- Born: 12 May 1921 Halifax, Nova Scotia
- Died: 29 July 2007 (aged 86) St. Andrews, New Brunswick
- Education: Dalhousie University (BCom 1948)
- Spouse: Marie Eileen Tait ​(m. 1949)​
- Allegiance: Canada
- Branch: Canadian Army
- Service years: 1941–1945
- Rank: Major
- Unit: Carleton and York Regiment
- Conflicts: World War II

= Rowland Frazee =

Canadian banker (1921–2007)

Rowland Cardwell Frazee (12 May 1921 - 29 July 2007) was a Canadian banker, and chairman and chief executive officer of the Royal Bank of Canada from 1979 to 1986.

== Biography ==
Born in Halifax, Nova Scotia, at age five, the family moved to St. Stephen, New Brunswick where his father had been appointed bank manager. At age eighteen, Rowland Frazee went to work as a clerk at his father's branch but following the outbreak of World War II he enlisted in the Canadian Army in 1941 serving overseas with The Carleton and York Regiment, First Canadian Infantry Division, with whom he participated in the July 1943 allied landings in Sicily. Wounded on three occasions, Frazee distinguished himself in the Italian campaign and in northwest Europe. At the time of his decommissioning in 1945 he held the rank of Major.

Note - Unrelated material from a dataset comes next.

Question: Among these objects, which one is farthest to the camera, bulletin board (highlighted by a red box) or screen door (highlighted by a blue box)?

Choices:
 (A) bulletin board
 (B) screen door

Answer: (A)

After the war, Frazee studied at Dalhousie University in Halifax, where he graduated with a Bachelor of Commerce degree in 1948. Resuming his banking career, he rose to become the Royal Bank's president in 1977 and assumed the role of chairman and chief executive officer in 1980. He retired from the bank on May 31, 1986, but remained a member of the board of directors until 1992.

In 1985, he was made an Officer of the Order of Canada and was promoted to Companion in 1991. In 2001, he was inducted into the New Brunswick Business Hall of Fame.

His son, Stephen Frazee, is a successful Toronto real estate broker and his daughter, Catherine Frazee, a former chair of the Ontario Human Rights Commission, is a retired Professor of Distinction at the Toronto Metropolitan University School of Disability Studies.